Best Buy (NYSE: BBY) reported “better-than-expected” first quarter revenues of $9.142 billion (up 1.1%) and continues to forecast for solid growth for the rest of the year. Meanwhile, its Total Tech Support program is helping the company understand client behavior better.
The Richfield, Minn.-based retailer expects growth of 1.5% to 2.5% for the remainder of the year. Its profits rose to 23.7% of the quarter, up from 23.3% last year. Best Buy’s U.S. revenues for the quarter were $8.48 billion, up 0.8% versus last year
New CEO Corie Barry told investors, “We are pleased with our Q1 performance. As we look to the full year, we are reiterating the guidance we provided at the beginning of the year. This outlook balances our better-than-expected Q1 earnings, the fact that it is early in the year and our best estimate of the impact associated with the recent increase in tariffs on goods imported from China.
“Specifically, I am referring to the increase in tariffs from 10% to 25% on the products on the $200 billion List 3 that originally went into effect last September.”
‘Tons of Surprises’ from Total Tech Support
Regarding its successful Total Tech Support program, which had more than 1 million subscribers in the first 10 months for its $199 fee, Barry says it has resulted in “a ton of surprises” from the increased interaction with customers that will help the company alter and improve its customer service.
Barry iterated to investors that the most important element of Total Tech Support is the strategic relationship-building it enables with customers. The first stage of annual renewals is just beginning, and renewal rates are in line with expectations.
“With us, it's a little trickier because our customers tend to have lower frequency overall than some other retailers, so it takes us a long way to figure out what are the longer-term customer behavioral implications,” says Barry.
She noted that Best Buy is “definitely seeing nice usage upfront in the program, and renewal rates have stuck at the levels we thought they would. And so we are seeing usage in line with what we thought. We are seeing renewal rates in line with what we thought.”

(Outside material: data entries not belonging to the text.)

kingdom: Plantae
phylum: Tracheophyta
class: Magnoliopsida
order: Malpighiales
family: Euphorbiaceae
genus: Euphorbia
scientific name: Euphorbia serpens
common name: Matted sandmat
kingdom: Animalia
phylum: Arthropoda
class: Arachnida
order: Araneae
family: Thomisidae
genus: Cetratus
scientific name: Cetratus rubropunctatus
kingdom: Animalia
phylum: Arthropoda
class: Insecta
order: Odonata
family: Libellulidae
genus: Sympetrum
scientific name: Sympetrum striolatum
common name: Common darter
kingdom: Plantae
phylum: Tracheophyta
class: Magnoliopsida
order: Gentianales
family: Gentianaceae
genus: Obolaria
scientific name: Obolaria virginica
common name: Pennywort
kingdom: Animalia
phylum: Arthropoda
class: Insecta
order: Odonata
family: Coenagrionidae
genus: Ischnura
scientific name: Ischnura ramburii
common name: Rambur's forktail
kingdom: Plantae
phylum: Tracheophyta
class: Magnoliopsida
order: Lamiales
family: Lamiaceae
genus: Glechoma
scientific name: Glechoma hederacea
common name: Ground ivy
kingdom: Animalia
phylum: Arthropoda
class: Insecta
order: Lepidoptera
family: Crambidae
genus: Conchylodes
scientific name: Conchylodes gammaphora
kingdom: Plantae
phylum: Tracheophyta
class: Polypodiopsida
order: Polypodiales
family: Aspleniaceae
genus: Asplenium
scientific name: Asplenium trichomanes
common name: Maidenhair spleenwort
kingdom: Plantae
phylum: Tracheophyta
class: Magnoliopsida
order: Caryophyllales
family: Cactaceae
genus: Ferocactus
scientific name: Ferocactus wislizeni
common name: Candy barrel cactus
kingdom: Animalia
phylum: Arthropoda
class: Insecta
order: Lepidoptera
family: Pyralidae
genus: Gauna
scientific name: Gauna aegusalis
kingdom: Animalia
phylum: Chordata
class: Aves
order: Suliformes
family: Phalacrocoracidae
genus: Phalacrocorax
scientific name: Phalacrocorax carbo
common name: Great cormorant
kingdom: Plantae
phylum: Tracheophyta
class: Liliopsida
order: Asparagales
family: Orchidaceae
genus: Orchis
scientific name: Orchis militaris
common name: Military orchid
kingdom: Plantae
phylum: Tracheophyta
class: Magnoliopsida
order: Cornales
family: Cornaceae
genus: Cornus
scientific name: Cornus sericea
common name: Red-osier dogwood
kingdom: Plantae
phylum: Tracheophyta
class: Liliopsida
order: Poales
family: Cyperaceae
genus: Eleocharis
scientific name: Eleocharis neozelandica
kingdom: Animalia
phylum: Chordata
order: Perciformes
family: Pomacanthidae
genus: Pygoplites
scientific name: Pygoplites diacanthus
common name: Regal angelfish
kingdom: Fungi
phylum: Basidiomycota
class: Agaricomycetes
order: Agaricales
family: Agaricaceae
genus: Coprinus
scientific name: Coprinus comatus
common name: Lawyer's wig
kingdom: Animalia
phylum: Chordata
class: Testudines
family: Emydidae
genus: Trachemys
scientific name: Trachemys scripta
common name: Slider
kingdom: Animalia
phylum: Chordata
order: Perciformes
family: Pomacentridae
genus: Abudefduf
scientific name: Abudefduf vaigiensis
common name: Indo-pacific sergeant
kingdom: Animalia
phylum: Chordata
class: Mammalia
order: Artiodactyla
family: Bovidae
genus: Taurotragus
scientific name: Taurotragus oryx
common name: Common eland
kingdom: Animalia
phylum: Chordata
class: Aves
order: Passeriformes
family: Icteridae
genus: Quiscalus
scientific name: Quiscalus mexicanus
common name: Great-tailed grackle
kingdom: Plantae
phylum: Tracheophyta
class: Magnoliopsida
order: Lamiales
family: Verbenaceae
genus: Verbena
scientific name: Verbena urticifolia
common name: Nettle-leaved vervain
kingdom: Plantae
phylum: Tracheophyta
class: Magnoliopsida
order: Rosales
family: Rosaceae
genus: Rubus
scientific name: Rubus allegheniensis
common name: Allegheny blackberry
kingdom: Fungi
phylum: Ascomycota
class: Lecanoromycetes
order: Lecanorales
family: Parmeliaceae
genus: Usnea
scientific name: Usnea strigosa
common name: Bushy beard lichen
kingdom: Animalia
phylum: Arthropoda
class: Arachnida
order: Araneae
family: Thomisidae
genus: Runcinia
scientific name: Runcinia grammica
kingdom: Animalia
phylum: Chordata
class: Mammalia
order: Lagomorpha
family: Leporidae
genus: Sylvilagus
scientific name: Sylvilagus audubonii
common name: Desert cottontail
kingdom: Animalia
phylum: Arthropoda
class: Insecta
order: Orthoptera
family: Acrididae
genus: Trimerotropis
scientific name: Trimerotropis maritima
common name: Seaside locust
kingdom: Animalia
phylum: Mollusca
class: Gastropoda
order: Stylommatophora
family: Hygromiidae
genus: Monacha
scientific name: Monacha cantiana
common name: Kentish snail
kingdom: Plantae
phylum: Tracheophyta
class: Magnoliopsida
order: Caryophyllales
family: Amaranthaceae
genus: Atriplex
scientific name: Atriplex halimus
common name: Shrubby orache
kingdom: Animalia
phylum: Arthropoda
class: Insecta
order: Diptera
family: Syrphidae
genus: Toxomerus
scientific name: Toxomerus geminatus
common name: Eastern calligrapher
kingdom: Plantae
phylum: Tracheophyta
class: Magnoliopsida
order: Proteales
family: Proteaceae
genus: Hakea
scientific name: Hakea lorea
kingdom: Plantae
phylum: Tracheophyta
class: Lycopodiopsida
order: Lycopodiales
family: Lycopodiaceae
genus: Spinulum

Barry admits there are still some questions regarding the program.
“We are seeing a ton of surprises, but we just don't have a lot of data yet. Is it pushing more purchase behavior? Is it keeping people engaged with Best Buy longer? We just need a little bit longer on the program to be able to give you some more information and data around that,” she says.
She lauded the company’s sales associates and says the program is helping them understand customer behavior better.